Caramon sah sich um. Der Erzmagier trat im schwarzen Reiseumhang und in Stiefeln aus seinem Zelt. Caramons Blick verdüsterte sich, aber Garik half Raistlin bereits beim Besteigen des unruhigen schwarzen Pferdes, das der Erzmagier bevorzugte. Caramon wagte nicht, vor den Männern etwas zu sagen, und sein Bruder wußte das. Er sah das amüsierte Glitzern in Raistlins Augen.
»Dann reiten wir also los«, brummte Caramon. »Garik, während meiner Abwesenheit führst du das Kommando. Ich werde wohl nicht lange fortbleiben. Überzeuge dich davon, daß unsere Gäste gut versorgt werden. Die Bauern sollen auf dem Feld weitertrainieren. Wenn ich zurückkomme, will ich sehen, wie sie diese Strohpuppen aufspießen und nicht einander!«
»Ja, Herr«, sagte Garik und verabschiedete sich von Caramon mit dem Rittergruß.

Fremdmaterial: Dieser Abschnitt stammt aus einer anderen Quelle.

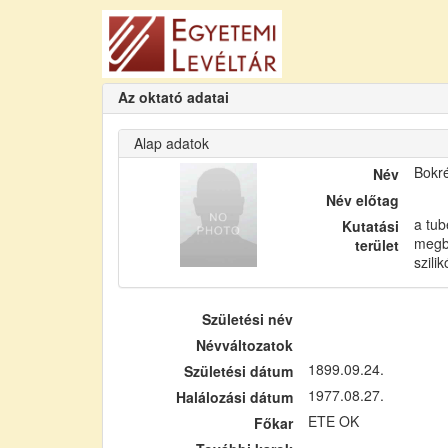
Az oktató adatai
Alap adatok
Bokr
Név
Név előtag
a tub
Kutatási
megb
terület
szil
Születési név
Névváltozatok
1899.09.24.
Születési dátum
1977.08.27.
Halálozási dátum
ETE OK
Főkar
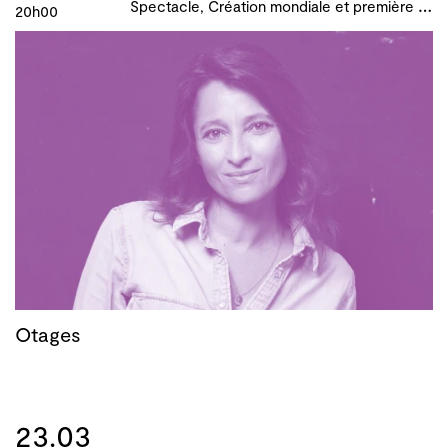
S
pectacle, Création mondiale et première française, B!ME 2024
20h00
Otages
23.03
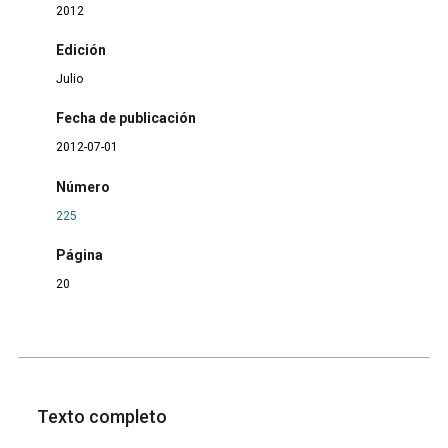
2012
Edición
Julio
Fecha de publicación
2012-07-01
Número
225
Página
20
Texto completo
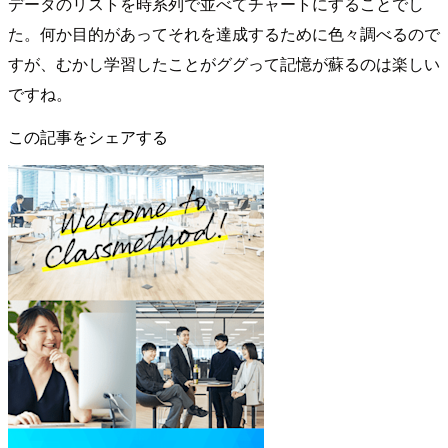
データのリストを時系列で並べてチャートにすることでし
た。何か目的があってそれを達成するために色々調べるので
すが、むかし学習したことがググって記憶が蘇るのは楽しい
ですね。
この記事をシェアする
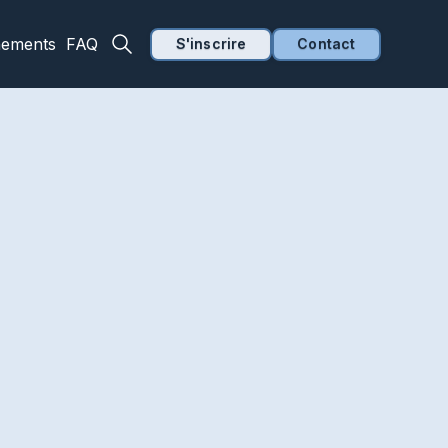
nements
FAQ
S'inscrire
Contact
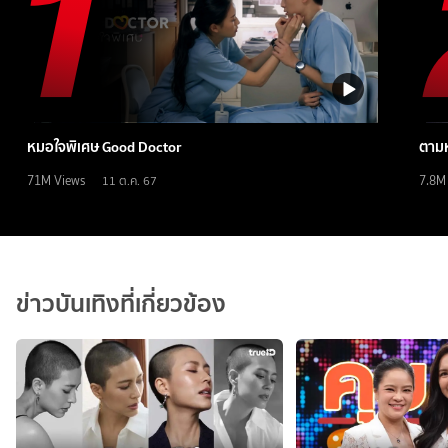
หมอใจพิเศษ Good Doctor
ตามห
71M
Views
7.8M
11 ต.ค. 67
ข่าวบันเทิงที่เกี่ยวข้อง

Die Erinnerung an Sturm Feuerklinge kam Caramon und mit ihr die Zeit seiner Jugend, die Zeit, als er und sein Bruder mit ihren Freunden gereist waren – Tanis, Flint, dem Zwergenschmied, Sturm... Er schüttelte den Kopf und versuchte, diese Erinnerungen zu verbannen. Aber sie kehrten eindringlicher zurück, als er den Pfad zum Wald erreichte und seinen Bruder neben sich reiten sah.

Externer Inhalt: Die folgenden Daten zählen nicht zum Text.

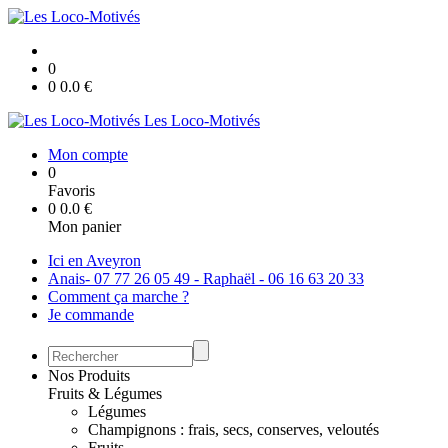
0
0
0.0
€
Les Loco-Motivés
Mon compte
0
Favoris
0
0.0
€
Mon panier
Ici en Aveyron
Anais- 07 77 26 05 49 - Raphaël - 06 16 63 20 33
Comment ça marche ?
Je commande
Nos Produits
Fruits & Légumes
Légumes
Champignons : frais, secs, conserves, veloutés
Fruits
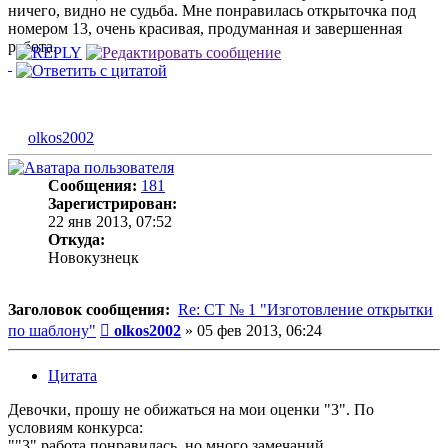
ничего, видно не судьба. Мне понравилась открыточка под
номером 13, очень красивая, продуманная и завершенная
работа.
olkos2002
Сообщения:
181
Зарегистрирован:
22 янв 2013, 07:52
Откуда:
Новокузнецк
Заголовок сообщения:
Re: СТ № 1 "Изготовление открытки
Сообщение
по шаблону"
olkos2002
»
05 фев 2013, 06:24
Цитата
Девочки, прошу не обижаться на мои оценки "3". По
условиям конкурса:
""3" работа понравилась, но много замечаний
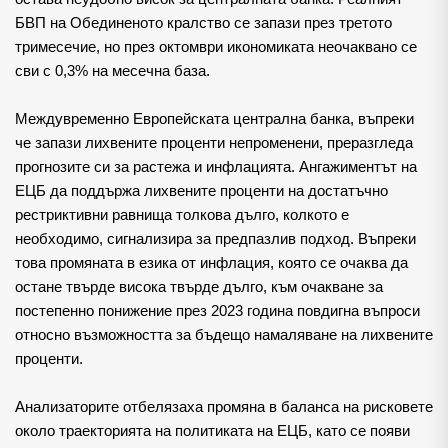
БВП на Обединеното кралство се запази през третото 
тримесечие, но през октомври икономиката неочаквано се 
сви с 0,3% на месечна база.
Междувременно Европейската централна банка, въпреки 
че запази лихвените проценти непроменени, преразгледа 
прогнозите си за растежа и инфлацията. Ангажиментът на 
ЕЦБ да поддържа лихвените проценти на достатъчно 
рестриктивни равнища толкова дълго, колкото е 
необходимо, сигнализира за предпазлив подход. Въпреки 
това промяната в езика от инфлация, която се очаква да 
остане твърде висока твърде дълго, към очакване за 
постепенно понижение през 2023 година повдигна въпроси 
относно възможността за бъдещо намаляване на лихвените 
проценти.
Анализаторите отбелязаха промяна в баланса на рисковете 
около траекторията на политиката на ЕЦБ, като се появи 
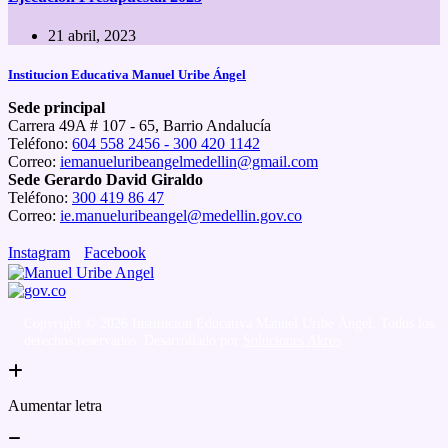
21 abril, 2023
Institucion Educativa Manuel Uribe Ángel
Sede principal
Carrera 49A # 107 - 65, Barrio Andalucía
Teléfono:
604 558 2456 - 300 420 1142
Correo:
iemanueluribeangelmedellin@gmail.com
Sede Gerardo David Giraldo
Teléfono:
300 419 86 47
Correo:
ie.manueluribeangel@medellin.gov.co
Instagram
Facebook
Copyright © 2026 Institucion Educativa Manuel Uribe Ángel. Todos los
derechos reservados. Desarrollado por
Soluciones Akros
.
Aumentar letra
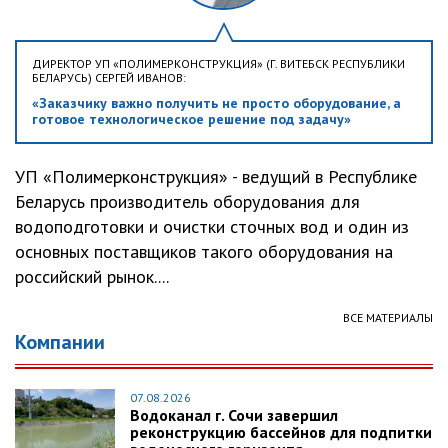
ДИРЕКТОР УП «ПОЛИМЕРКОНСТРУКЦИЯ» (Г. ВИТЕБСК РЕСПУБЛИКИ
БЕЛАРУСЬ) СЕРГЕЙ ИВАНОВ:
«Заказчику важно получить не просто оборудование, а
готовое технологическое решение под задачу»
УП «Полимерконструкция» - ведущий в Республике
Беларусь производитель оборудования для
водоподготовки и очистки сточных вод и один из
основных поставщиков такого оборудования на
российский рынок....
ВСЕ МАТЕРИАЛЫ
Компании
07.08.2026
Водоканал г. Сочи завершил
реконструкцию бассейнов для подпитки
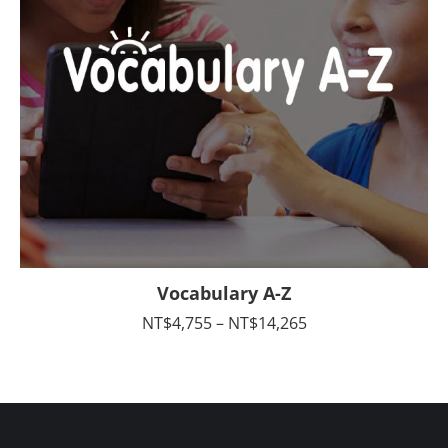
Vocabulary A-Z
價
NT$
4,755
–
NT$
14,265
格
範
圍：
NT$4,755
到
NT$14,265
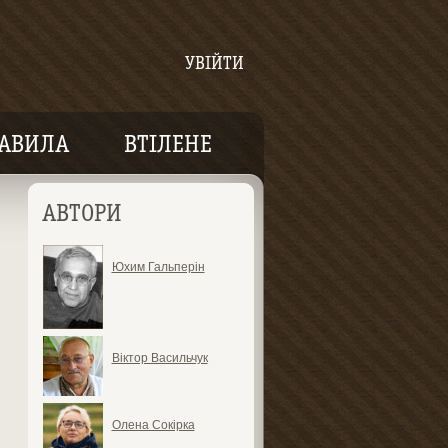
УВІЙТИ
АВИЛА
ВТІЛЕНЕ
АВТОРИ
Юхим Гальперін
Віктор Васильчук
Олена Сокірка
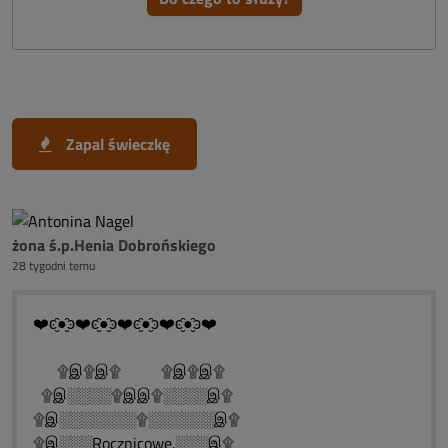
Zapal świeczkę
żona ś.p.Henia Dobrońskiego
28 tygodni temu
❤️ͼ̮̑●̮̑ͽ❤️ͼ̮̑●̮̑ͽ❤️ͼ̮̑●̮̑ͽ❤️ͼ̮̑●̮̑ͽ❤️
۩இ۩இ۩ ۩இ۩இ۩
۩இ░░░░۩இஇ۩░░░░இ۩
۩இ░░░░░░░۩░░░░░░இ۩
۩இ░░░Rocznicowe.░░░இ۩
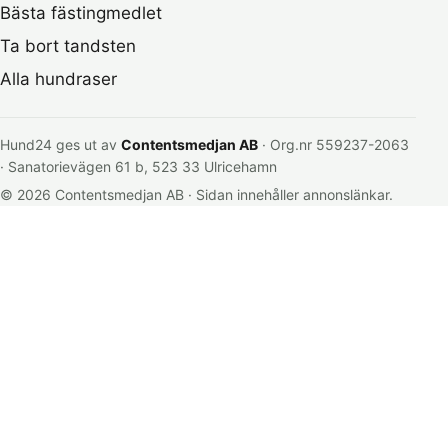
Bästa fästingmedlet
Ta bort tandsten
Alla hundraser
Hund24 ges ut av
Contentsmedjan AB
· Org.nr 559237-2063
· Sanatorievägen 61 b, 523 33 Ulricehamn
© 2026 Contentsmedjan AB · Sidan innehåller annonslänkar.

Der Magier hielt wie gewöhnlich sein Pferd mit einem nur geringen Abstand hinter dem Krieger. Er war zwar kein begeisterter, aber dennoch ein guter Reiter, so wie er alle Dinge gut machte, wenn er wollte. Er sprach nicht mit seinem Bruder und sah ihn auch nicht an, hielt seine Kapuze über den Kopf gezogen und war in Gedanken verloren. Auch das war nicht ungewöhnlich – die Zwillinge waren zuweilen tagelang gereist, ohne viel zu reden.
Trotzdem bestand ein Band zwischen ihnen, ein Band des Blutes und der Seele. Caramon ertappte sich, daß er in die alte Kameradschaft zurückglitt. Sein Zorn ließ nach. Er wandte sich halb um. »Es tut mir leid wegen vorhin, Raist«, sagte er, während sie tiefer in den Wald ritten und Crysanias deutlicher Spur folgten. »Es stimmt, was du mir gesagt hast – sie hat mir erzählt, daß sie...« Er verhaspelte sich. »Verdammt, Raist! Warum warst du so grob zu ihr?«
Raistlin hob den Kopf. »Ich mußte grob sein«, sagte er mit seiner sanften Stimme. »Ich mußte ihr den Abgrund zeigen, der vor ihren Füßen klafft, ein Abgrund, der uns alle verschlingen wird, wenn wir hinabstürzen!«
Caramon starrte seinen Bruder zweifelnd an. »Du bist kein Mensch!«
Zu seinem Erstaunen seufzte Raistlin. Die strengen, glitzernden Augen wurden sanft. »Ich bin menschlicher, als du dir vorstellen kannst, mein Bruder«, sagte Raistlin in sehnsüchtigem Ton, der in Caramons Herz traf.
»Dann lieb sie doch, Mann!« sagte Caramon, der neben seinem Bruder ritt. »Vergiß diesen Quatsch von Abgründen! Du bist wohl ein mächtiger Zauberer und sie eine heilige Klerikerin, aber unter euren Roben seid ihr Fleisch und Blut! Nimm sie in deine Arme und...« Er hielt sein Pferd an. Sein Gesicht leuchtete vor Begeisterung.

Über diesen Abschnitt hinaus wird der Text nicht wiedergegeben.